Today’s Card of the Day comes from the 1991 Topps Major League Debut set, which celebrated players who made their debut in the majors during the 1991 season. It’s a 194 card set, including two checklist cards. One of those players who made their debut during that 1991 season, also played his final game on the same day.
Jeff Banister is one of ten players in Pittsburgh Pirates history with a 1.000 batting average for the team. Seven of those players are pitchers, and one is Onix Concepcion, a shortstop for the Kansas City Royals, who briefly played for the Pirates at the end of his career.
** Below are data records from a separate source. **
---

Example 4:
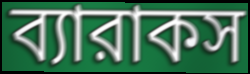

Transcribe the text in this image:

ব্যারাকস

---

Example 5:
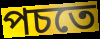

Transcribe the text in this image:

পচতে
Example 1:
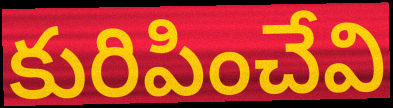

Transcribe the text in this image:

కురిపించేవి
The other two were catchers, Mike Hopkins in 1902, and Jeff Banister in 1991. Both have interesting stories, with completely different career paths (Here’s Hopkins’ story), but their one chance in the majors came along the same way, with the Pirates down to one healthy catcher and needing a replacement.
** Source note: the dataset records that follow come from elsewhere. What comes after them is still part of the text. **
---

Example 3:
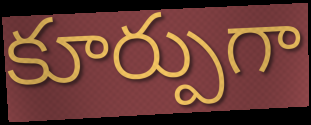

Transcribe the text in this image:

కూర్పుగా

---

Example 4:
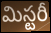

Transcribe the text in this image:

మిస్టరీ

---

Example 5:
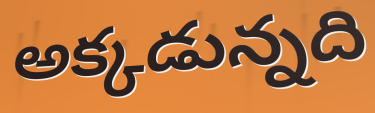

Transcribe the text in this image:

అక్కడున్నది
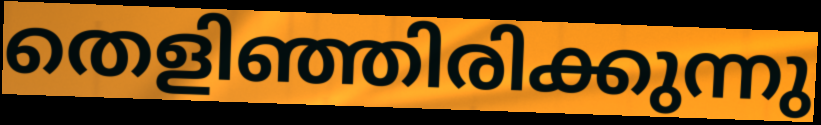
തെളിഞ്ഞിരിക്കുന്നു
Hopkins didn’t get a baseball card, but Banister’s one game in the majors earned him a great looking card from Topps in 1991, which we look at now.
Here’s the front of the card:
This set had the same exact front design as the regular 1991 Topps set, with one major detail added. In the bottom right you see “July 23, 1991 Major League Debut”. All of the cards in the Debut set have that added with their big league debut date. Otherwise, this is what the regular 1991 Topps cards look like. A very large majority of cards from Topps in 1991 throughout all of their sets (they also had a Traded set) have the vertical setup for the photo that you are used to see with baseball cards. Banister got one of the rare horizontal layouts for his photo, which I personally like better…though whenever I say that, I always wonder if I was used to seeing horizontal layouts and they only included a few vertical, would I prefer those instead?
This card has one detail that I find interesting due to my own preferences. It came up a few weeks ago, where a card used yellow and red for the Pirates card and I said that I prefer when they use team colors, but it still worked. It still works here, going well with the Pirates colors, but that being said, I really disliked when the Pirates added red to their jerseys for a time. So it’s a bit odd that I think the color combo works here, but I like it.
Here’s the back of the card:
The back tells you everything you need to know about Banister’s big league debut, set up like it was a press release in the local papers. Today’s Pittsburgh Pirates History article details his path to the majors. That inclusion in today’s history article is because today is his 57th birthday, which you can see on the card. A cool addition to this card is the mention of the signing scout, which you almost never find on the back of baseball cards. At the bottom of the card, you see his big league stats, which ends with that 1.000 big league average.
There were actually no active listings for this card and you can’t even get the entire set off of Ebay right now. There have been three auctions that ended for the set and the prices are all of the place. One person sold two in one auction and the person got them for $10 delivered total. There was another for one set that sold for $30 plus shipping. Someone else sold one with the 1991 Topps Traded set and it went for $40 for both. If you want the card, I’d say just wait for a solo auction, but you can probably get the whole set cheap if it comes up. Apparently, these are much tougher to find than I thought they would be, especially considering the time period, when everything was printed in bulk.